Suarez leads the Andrew W. Mellon Fellowship of Scholars in Critical Bibliography and is also honorary curator of the University’s special collections. In July, President Obama nominated him to the National Council on the Humanities, the advisory board for the National Endowment for the Humanities.
As a presidential fellow, Suarez will provide expert counsel and strategic advice for the council’s Digitizing Hidden Special Collections and Archives program and its postdoctoral fellowship program.
Suarez is co-editor of “The Oxford Companion to the Book” (2010), a million-word reference work on the history of manuscripts, books and born-digital materials from the invention of writing to the present day. He co-edited two books published in 2014: “The Book: A Global History,” with H. R. Woudhuysen, and a scholarly edition of “The Dublin Notebook of Gerard Manley Hopkins,” with L.J. Higgins. A Jesuit priest, Suarez is currently co-general editor of “The Collected Works of Gerard Manley Hopkins” and editor-in-chief of Oxford Scholarly Editions Online.

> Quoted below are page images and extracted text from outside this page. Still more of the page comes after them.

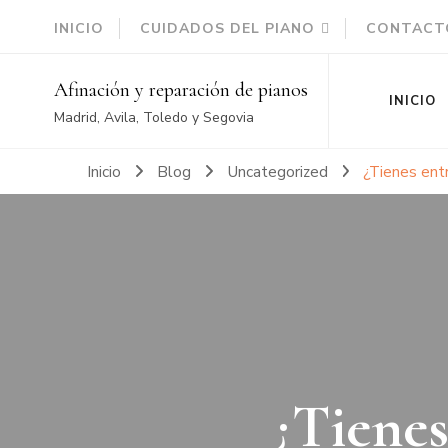
INICIO
CUIDADOS DEL PIANO
CONTACT
Afinación y reparación de pianos
INICIO
Madrid, Avila, Toledo y Segovia
Inicio
Blog
Uncategorized
¿Tienes entr
¿Tienes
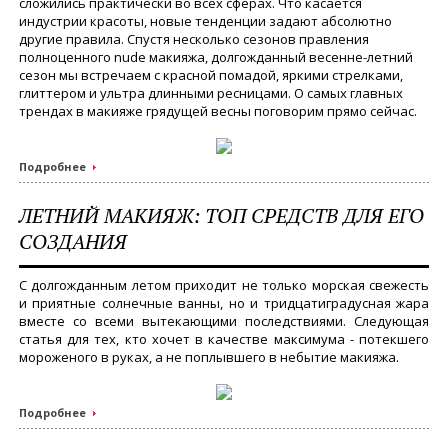
сложились практически во всех сферах. Что касается
индустрии красоты, новые тенденции задают абсолютно
другие правила. Спустя несколько сезонов правления
полноценного nude макияжа, долгожданный весенне-летний
сезон мы встречаем с красной помадой, яркими стрелками,
глиттером и ультра длинными ресницами. О самых главных
трендах в макияже грядущей весны поговорим прямо сейчас.
Подробнее
ЛЕТНИЙ МАКИЯЖ: ТОП СРЕДСТВ ДЛЯ ЕГО
СОЗДАНИЯ
С долгожданным летом приходит не только морская свежесть
и приятные солнечные ванны, но и тридцатиградусная жара
вместе со всеми вытекающими последствиями. Следующая
статья для тех, кто хочет в качестве максимума - потекшего
мороженого в руках, а не поплывшего в небытие макияжа.
Подробнее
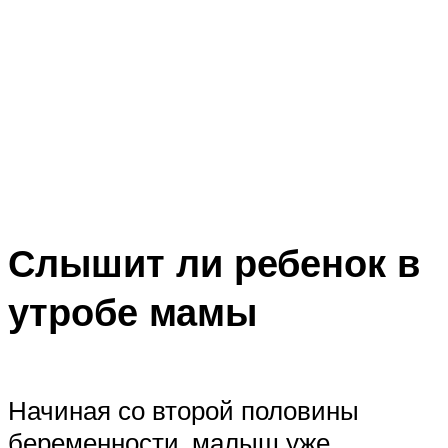
Слышит ли ребенок в
утробе мамы
Начиная со второй половины
беременности, малыш уже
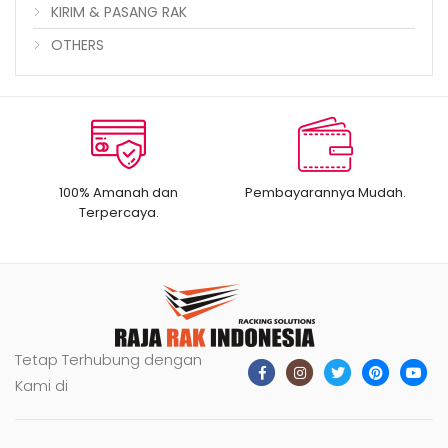
KIRIM & PASANG RAK
OTHERS
100% Amanah dan
Pembayarannya Mudah.
Terpercaya.
Tetap Terhubung dengan
Kami di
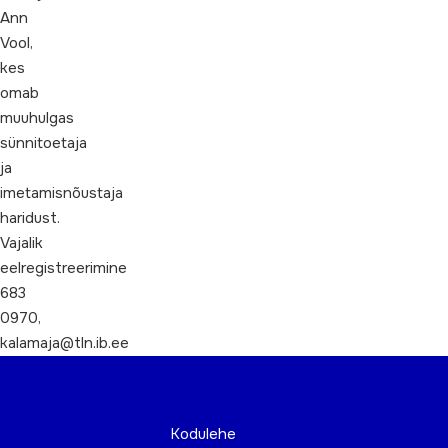
Ann
Vool,
kes
omab
muuhulgas
sünnitoetaja
ja
imetamisnõustaja
haridust.
Vajalik
eelregistreerimine
683
0970,
kalamaja@tln.ib.ee
Kodulehe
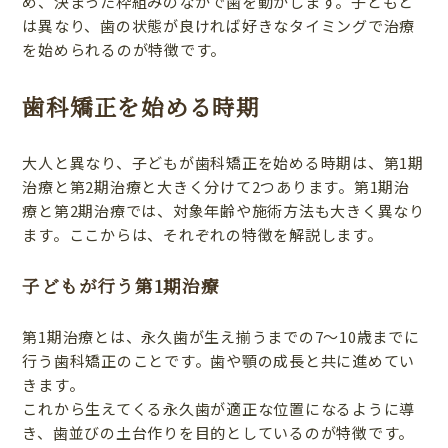
め、決まった枠組みのなかで歯を動かします。子どもと
は異なり、歯の状態が良ければ好きなタイミングで治療
を始められるのが特徴です。
歯科矯正を始める時期
大人と異なり、子どもが歯科矯正を始める時期は、第1期
治療と第2期治療と大きく分けて2つあります。第1期治
療と第2期治療では、対象年齢や施術方法も大きく異なり
ます。ここからは、それぞれの特徴を解説します。
子どもが行う第1期治療
第1期治療とは、永久歯が生え揃うまでの7〜10歳までに
行う歯科矯正のことです。歯や顎の成長と共に進めてい
きます。
これから生えてくる永久歯が適正な位置になるように導
き、歯並びの土台作りを目的としているのが特徴です。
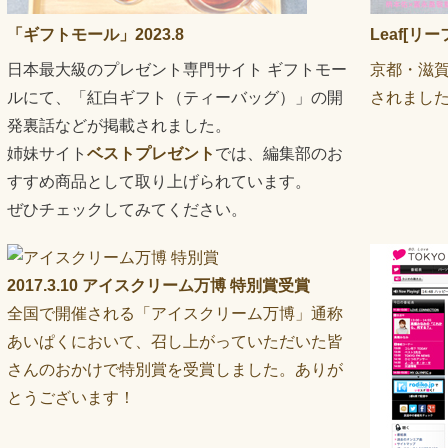
「ギフトモール」2023.8
Leaf[リーフ
日本最大級のプレゼント専門サイト ギフトモー
京都・滋賀
ルにて、「紅白ギフト（ティーバッグ）」の開
されまし
発裏話などが掲載されました。
姉妹サイト
ベストプレゼント
では、編集部のお
すすめ商品として取り上げられています。
ぜひチェックしてみてください。
2017.3.10 アイスクリーム万博 特別賞受賞
全国で開催される「アイスクリーム万博」通称
あいぱくにおいて、召し上がっていただいた皆
さんのおかけで特別賞を受賞しました。ありが
とうございます！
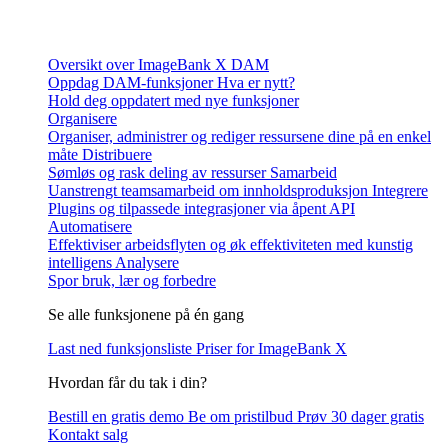
Oversikt over ImageBank X DAM
Oppdag DAM-funksjoner
Hva er nytt?
Hold deg oppdatert med nye funksjoner
Organisere
Organiser, administrer og rediger ressursene dine på en enkel
måte
Distribuere
Sømløs og rask deling av ressurser
Samarbeid
Uanstrengt teamsamarbeid om innholdsproduksjon
Integrere
Plugins og tilpassede integrasjoner via åpent API
Automatisere
Effektiviser arbeidsflyten og øk effektiviteten med kunstig
intelligens
Analysere
Spor bruk, lær og forbedre
Se alle funksjonene på én gang
Last ned funksjonsliste
Priser for ImageBank X
Hvordan får du tak i din?
Bestill en gratis demo
Be om pristilbud
Prøv 30 dager gratis
Kontakt salg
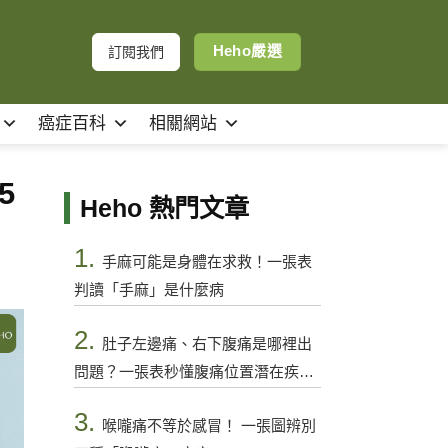
Heho嚴選
訂閱我們
癌症百科
相關網站
5
Heho 熱門文章
1.
手麻可能是身體在求救！一張表
判讀「手麻」是什麼病
2.
肚子左邊痛、右下腹痛是哪裡出
問題？一張表秒懂腹痛位置潛在疾病
與警訊
3.
喉嚨痛不等於感冒！ 一張圖辨別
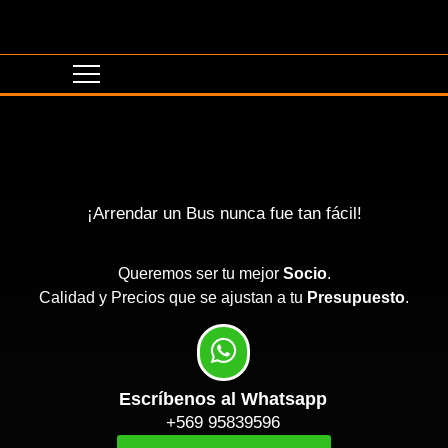
¡Arrendar un Bus nunca fue tan fácil!
Queremos ser tu mejor
Socio
.
Calidad y Precios que se ajustan a tu
Presupuesto
.
Escríbenos al Whatsapp
+569 95839596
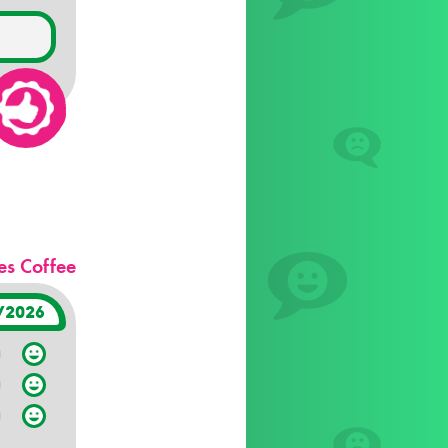
es Coffee
/2026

The Council on Library and Information Resources awards distinguished presidential fellowships to individuals who have achieved a high level of professional distinction in their fields and are working in areas of interest to the council and the Digital Library Federation.
U.Va.’s China Rep Profiled
Justin O’Jack, director of U.Va.’s China Office, was recently profiled for the second volume of a book series, “Americans in Shanghai,” published by the Shanghai Institute of American Studies. O’Jack leads U.Va.’s first overseas office, established to extend the University’s presence in China.
He gave the keynote address at the book’s recent launch event in Shanghai.